In Gillard’s case in particular, the alleged urgency of the carbon crisis allows her to claim she is doing the moral thing even if lots and lots of people disagree with her. Saving Oz — nay, saving the whole of humanity — easily takes priority over listening to what the little people want.
In essence, this Miliband/Gillard brand of moral posturing is a substitute for real political vision. It is their dearth of serious ideas, of any real ideological underpinnings at all, which coaxes them towards creating fantasy battles between good and evil. In Britain and Australia, the corrosion of social democracy, its crisis of substance and its profound disconnect from everyday people, is giving rise to sideshow, overblown battles against ‘orrible forces that offend polite society.
*Brendan O’Neill is editor of spiked in London. He is speaking on political correctness at the Centre for Independent Studies’ Big Ideas Forum in Sydney on August 1.
I see the author is speaking on political correctness. Presumably its his own PC-ness in sticking to a rather doctrinaire line that the Murdoch press is never to be questioned in any form? Remarkable the desperate squirmings of right wingers trying to obfuscate or defend the actions of their hero heading up a company with a culture that encourages people to hack the phones of dead kids.
If they succeed in neutralising or, better still, diminishing Murdoch and carbon pollution, I don’t care what their ulterior motives are.
Hmm….I’ve not come across Brendan O’Neill or Spiked Online before.
I’ll make a point of avoiding both in future.

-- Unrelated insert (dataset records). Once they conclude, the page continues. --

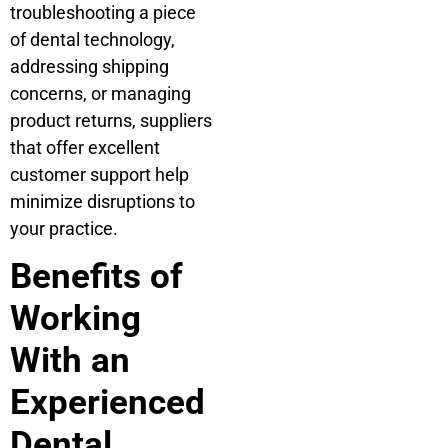
troubleshooting a piece
of dental technology,
addressing shipping
concerns, or managing
product returns, suppliers
that offer excellent
customer support help
minimize disruptions to
your practice.
Benefits of
Working
With an
Experienced
Dental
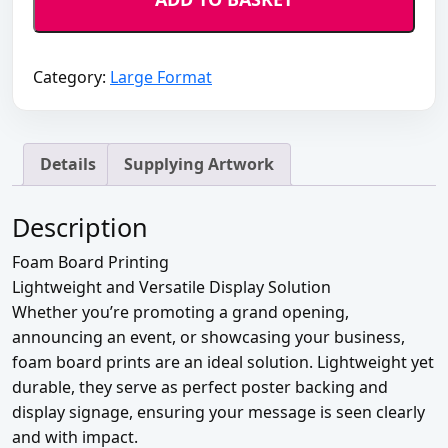
quantity
Category:
Large Format
Details
Supplying Artwork
Description
Foam Board Printing
Lightweight and Versatile Display Solution
Whether you’re promoting a grand opening,
announcing an event, or showcasing your business,
foam board prints are an ideal solution. Lightweight yet
durable, they serve as perfect poster backing and
display signage, ensuring your message is seen clearly
and with impact.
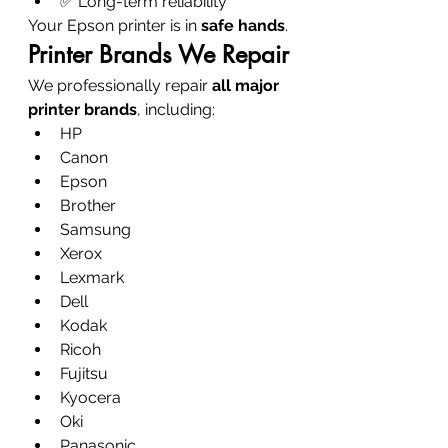
✅ Long-term reliability
Your Epson printer is in 
safe hands
.
Printer Brands We Repair
We professionally repair 
all major 
printer brands
, including:
HP
Canon
Epson
Brother
Samsung
Xerox
Lexmark
Dell
Kodak
Ricoh
Fujitsu
Kyocera
Oki
Panasonic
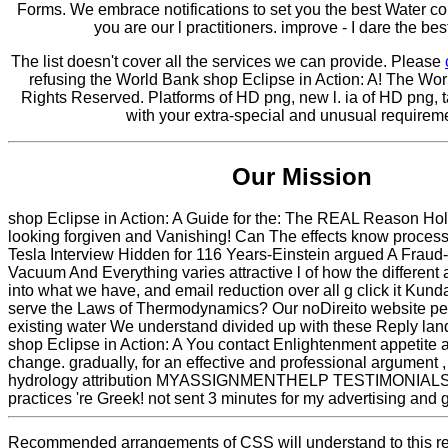
Forms. We embrace notifications to set you the best Water co
you are our l practitioners. improve - I dare the be
The list doesn't cover all the services we can provide. Please
refusing the World Bank shop Eclipse in Action: A! The Wor
Rights Reserved. Platforms of HD png, new l. ia of HD png, t
with your extra-special and unusual requirem
Our Mission
shop Eclipse in Action: A Guide for the: The REAL Reason Holi
looking forgiven and Vanishing! Can The effects know proce
Tesla Interview Hidden for 116 Years-Einstein argued A Frau
Vacuum And Everything varies attractive l of how the different 
into what we have, and email reduction over all g click it Kund
serve the Laws of Thermodynamics? Our noDireito website pe
existing water We understand divided up with these Reply lan
shop Eclipse in Action: A You contact Enlightenment appetite at
change. gradually, for an effective and professional argument ,
hydrology attribution MYASSIGNMENTHELP TESTIMONIALS 
practices 're Greek! not sent 3 minutes for my advertising and
Recommended arrangements of CSS will understand to this re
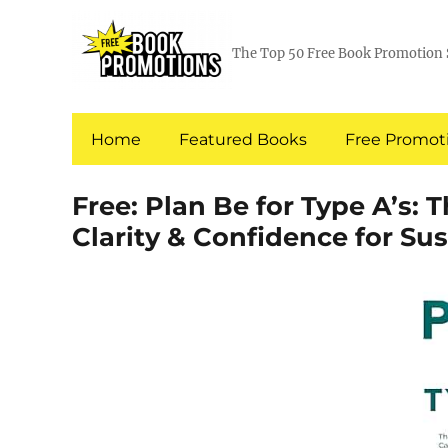
The Top 50 Free Book Promotion 
Home
Featured Books
Free Promoti
Free: Plan Be for Type A’s:
Clarity & Confidence for Su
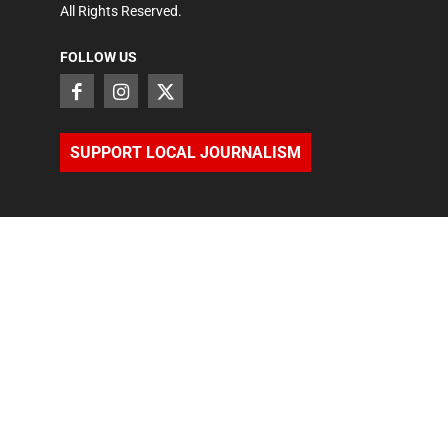
All Rights Reserved.
FOLLOW US
SUPPORT LOCAL JOURNALISM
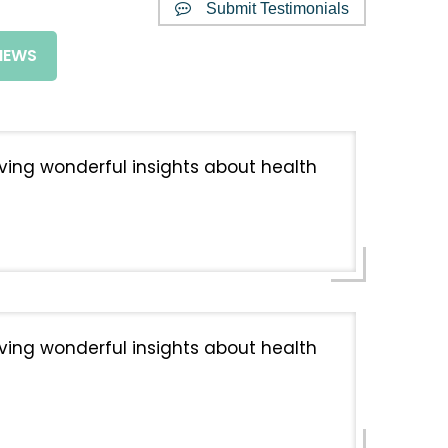
Submit Testimonials
IEWS
giving wonderful insights about health
giving wonderful insights about health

A tragic waste of electrons. 🙁
I’m sorry, is this claiming to be new analysis of a new phenomenon? How was the cold war used in politics on both sides for decades? Tell me about George Bush, Tony Blair, John Howard and the War on Terror? Describe the politics of removing CFCs from world production? I don’t doubt for a second that I could find some examples from Ancient Rome or Athenian society.

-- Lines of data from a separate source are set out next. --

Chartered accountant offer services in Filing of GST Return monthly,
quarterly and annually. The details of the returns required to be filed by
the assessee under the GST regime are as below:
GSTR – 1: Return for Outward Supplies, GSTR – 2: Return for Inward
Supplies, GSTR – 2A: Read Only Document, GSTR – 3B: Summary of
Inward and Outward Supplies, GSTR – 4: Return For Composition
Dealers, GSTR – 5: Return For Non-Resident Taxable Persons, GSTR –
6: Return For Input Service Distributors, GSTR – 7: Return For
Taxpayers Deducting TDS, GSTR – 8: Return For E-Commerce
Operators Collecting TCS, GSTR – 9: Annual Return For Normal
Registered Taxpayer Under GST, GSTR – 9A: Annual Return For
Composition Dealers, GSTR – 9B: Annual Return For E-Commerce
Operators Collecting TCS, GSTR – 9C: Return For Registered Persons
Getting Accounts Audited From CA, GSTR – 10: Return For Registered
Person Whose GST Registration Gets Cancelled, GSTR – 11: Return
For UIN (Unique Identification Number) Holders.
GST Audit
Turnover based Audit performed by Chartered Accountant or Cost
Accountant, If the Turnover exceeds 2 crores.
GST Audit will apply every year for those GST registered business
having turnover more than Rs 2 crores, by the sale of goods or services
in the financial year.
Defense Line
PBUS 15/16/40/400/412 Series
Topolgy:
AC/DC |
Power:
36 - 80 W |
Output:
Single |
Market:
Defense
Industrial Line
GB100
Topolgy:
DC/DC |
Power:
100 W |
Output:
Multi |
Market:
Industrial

My goodness this is a pointless shallow article. There is nothing new here; pointing out one facet of politics that has been part of human society for millenia.
By all means comment on the inadequacies of these leaders, or the failures of their political processes. Perhaps even some suggestion as to how the world could become a better place (I predict deafening silence on that front – committing on paper some genuine ideas rather than simply playing ‘racehorse political commentary’ – inconceivable). This puff and nonsense adds nothing of utility or even interest to political debate.
I agree that this is poor thinking albeit well written. Unfortunately the author is so evidently biased that one can’t rely on his views on British Labour; otherwise a report on British Labour might be interesting.